If you like it, spread it!:
7 Comments
We don’t.have to take our.clothes off…to have a good time…oh no…we could dance and party.all night…and drink some cherry wine…uh huh.
Na, na, na, na, na, na, na….
All that from memory. I love the 80s!!!
When is Sela Ward going to leave? The plotline with her and House’s supposed love affair is ridiculous and it’s not helped by the fact that the two actors have no chemistry together. I hate Cameron, but her interactions with House are more interesting than House’s interactions with Stacy, mainly because House is just toying with Cameron’s feelings.
I actually like Sela Ward. Her character is the only one (other than Wilson), who provides a realistic foil to House. They just need to get rid of that whole “i love you” plotline.
And what the heck has happened to Cutty?
I like Sela Ward’s character too, but those eyebrows are frightening… almost like the pluck job was an attempt at a poor man’s Botox.
I don’t like Chase or Cameron and the sex was just so-so. The whole time I was distracted, like, dude did you forget she just might have contracted HIV?! So I assume Chase would have been distracted with the same thoughts as well. Which raises the question, how hard up is he?
House in that leather jacket… spectacular.
Sela Ward and her freakish eyebrows can leave any time now. Hugh Laurie is so charming I’d jump through the screen to, er, jump him (leather jacket, si! 10+) but she just doesn’t give it back. Maybe we can move on from this now. Obviously House wanted her back, but I think he’s sorta satisfied with some kind of resolution. So she can go be with her boring husband who she totally doesn’t love or hate or anything.

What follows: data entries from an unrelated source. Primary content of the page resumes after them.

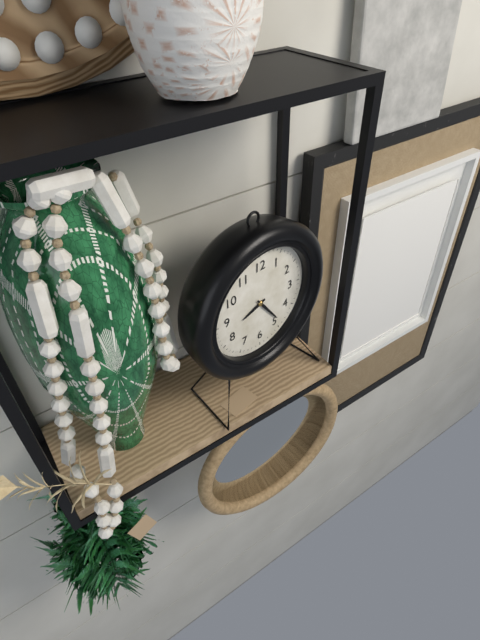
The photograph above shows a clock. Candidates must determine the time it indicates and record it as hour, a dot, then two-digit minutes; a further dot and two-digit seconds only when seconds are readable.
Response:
8.24
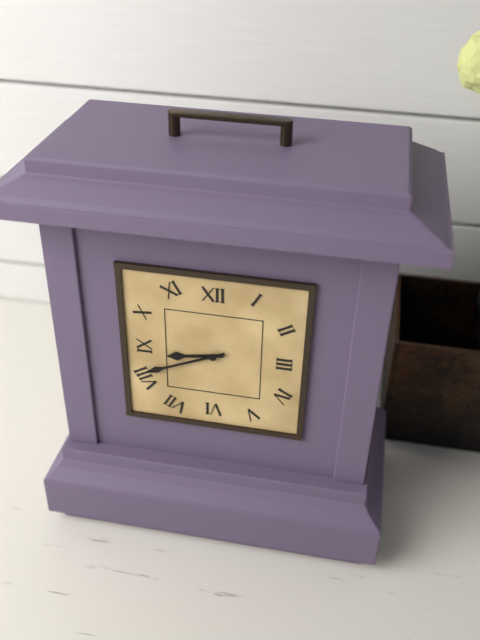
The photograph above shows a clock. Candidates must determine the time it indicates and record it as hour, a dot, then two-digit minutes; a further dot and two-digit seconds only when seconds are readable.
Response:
8.41
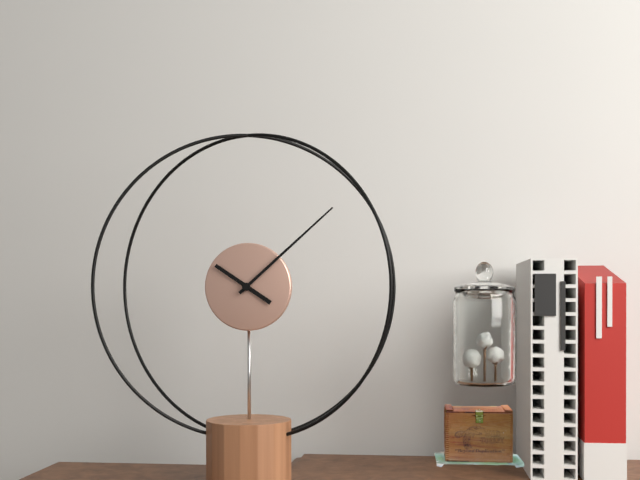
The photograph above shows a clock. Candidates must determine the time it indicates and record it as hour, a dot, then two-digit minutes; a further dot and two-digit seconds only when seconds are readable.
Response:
10.08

I lurve Wilson too. He’s the kinder, gentler House — snark lite, if you will. And fairly easy on the eyes.
The sex was not at all hot. But now we know Chase is not getting any; so desperate he’ll do a co-worker who just (maybe) got HIV and is stoned out of her skull. I’m not sure if that’s better or worse than smooching the 10 yr. old; sorta equally creepy. Worth it for Foreman’s reaction, though.

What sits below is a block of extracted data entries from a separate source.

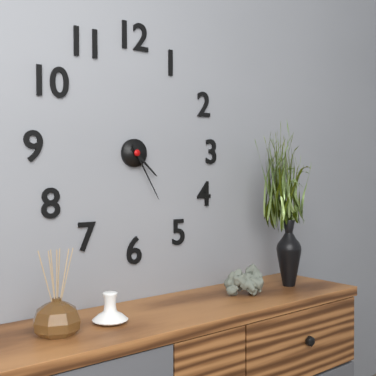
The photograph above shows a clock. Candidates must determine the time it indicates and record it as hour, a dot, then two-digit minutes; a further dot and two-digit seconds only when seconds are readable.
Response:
4.25
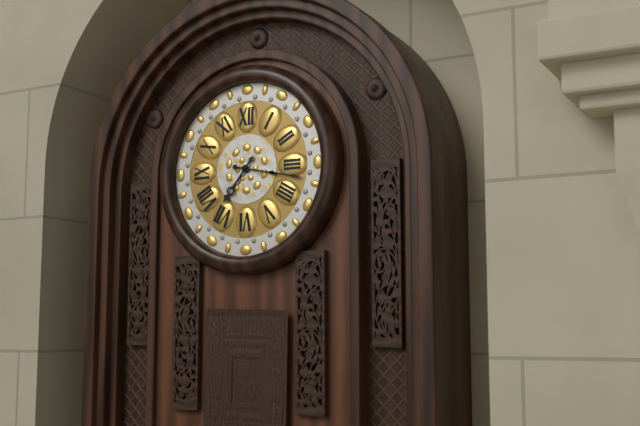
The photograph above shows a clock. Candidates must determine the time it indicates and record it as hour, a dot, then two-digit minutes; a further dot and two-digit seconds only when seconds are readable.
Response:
7.17
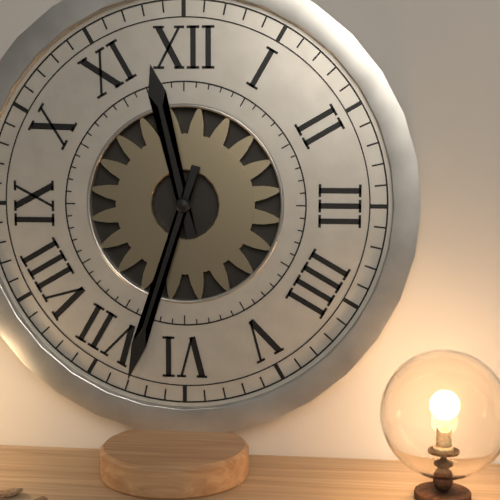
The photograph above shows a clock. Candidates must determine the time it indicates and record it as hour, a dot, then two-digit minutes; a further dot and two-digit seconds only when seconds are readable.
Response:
11.33
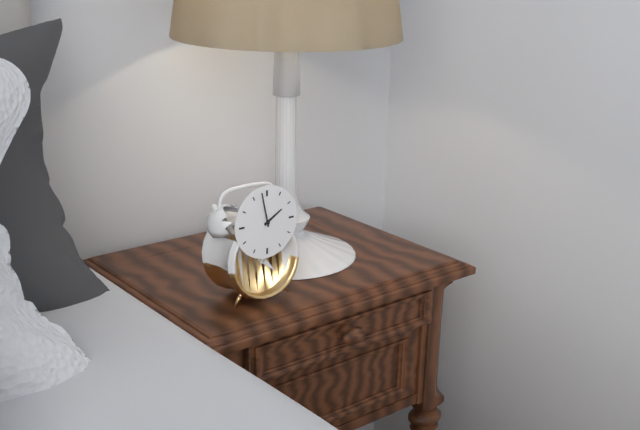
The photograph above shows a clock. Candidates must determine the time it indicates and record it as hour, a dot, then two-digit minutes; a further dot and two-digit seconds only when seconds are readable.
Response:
1.58
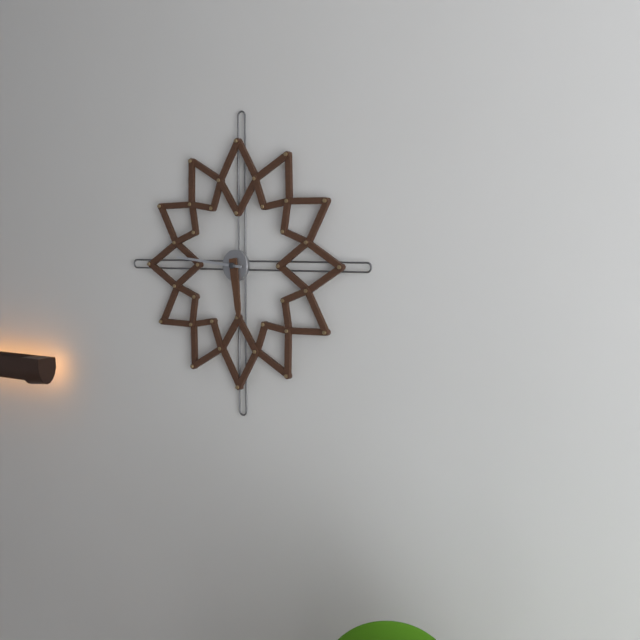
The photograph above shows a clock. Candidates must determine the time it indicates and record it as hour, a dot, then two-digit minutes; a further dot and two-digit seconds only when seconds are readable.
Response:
5.46
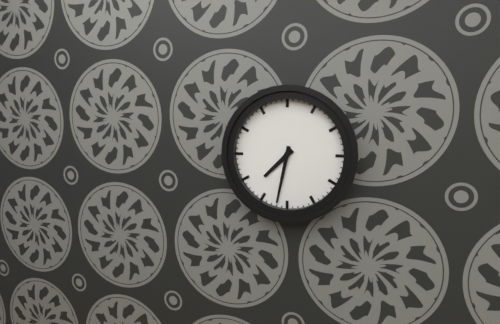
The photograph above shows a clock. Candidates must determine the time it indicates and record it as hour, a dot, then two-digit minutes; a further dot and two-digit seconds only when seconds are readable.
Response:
7.32
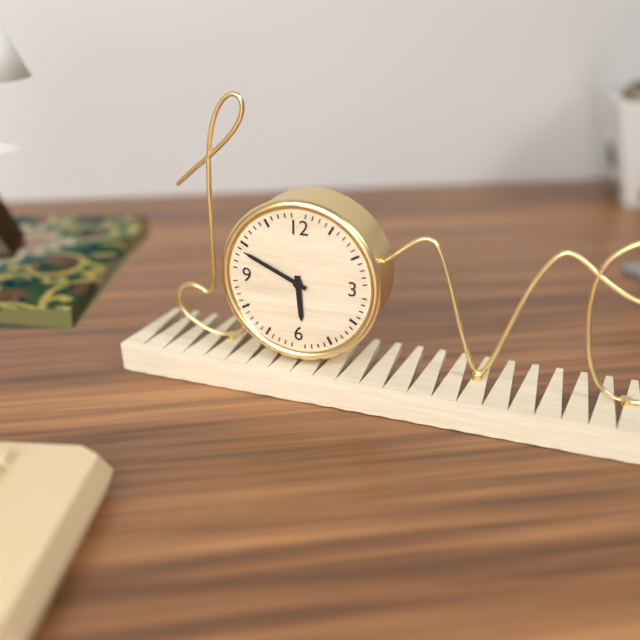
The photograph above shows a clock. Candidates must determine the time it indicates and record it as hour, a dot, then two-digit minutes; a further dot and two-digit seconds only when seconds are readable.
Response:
5.49
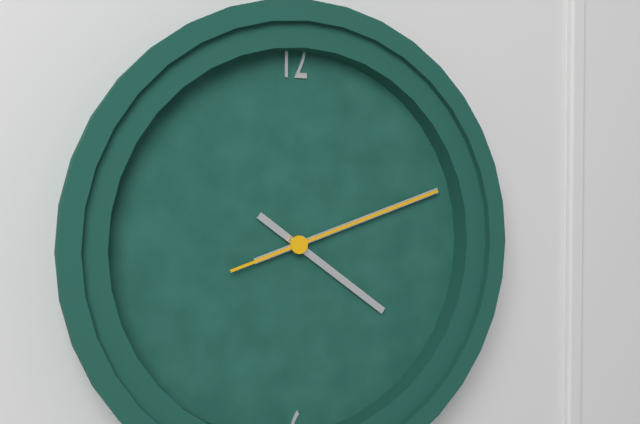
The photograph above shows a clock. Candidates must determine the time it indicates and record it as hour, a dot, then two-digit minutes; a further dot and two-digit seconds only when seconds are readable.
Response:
4.12.12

You can actually contract HIV or AIDS from blood. Just to let you know
No way Sela Ward rocks and I really want her to dump her husband and hook up with house. It has taken forever for them to get together but the last episode they declared there love too each other! I know that it’s bad that i want her to dump her husband, but I do! I just can’t belive that Camron could get HIV! THat’s crazy! And to top it all off House has to be suppervised for a month!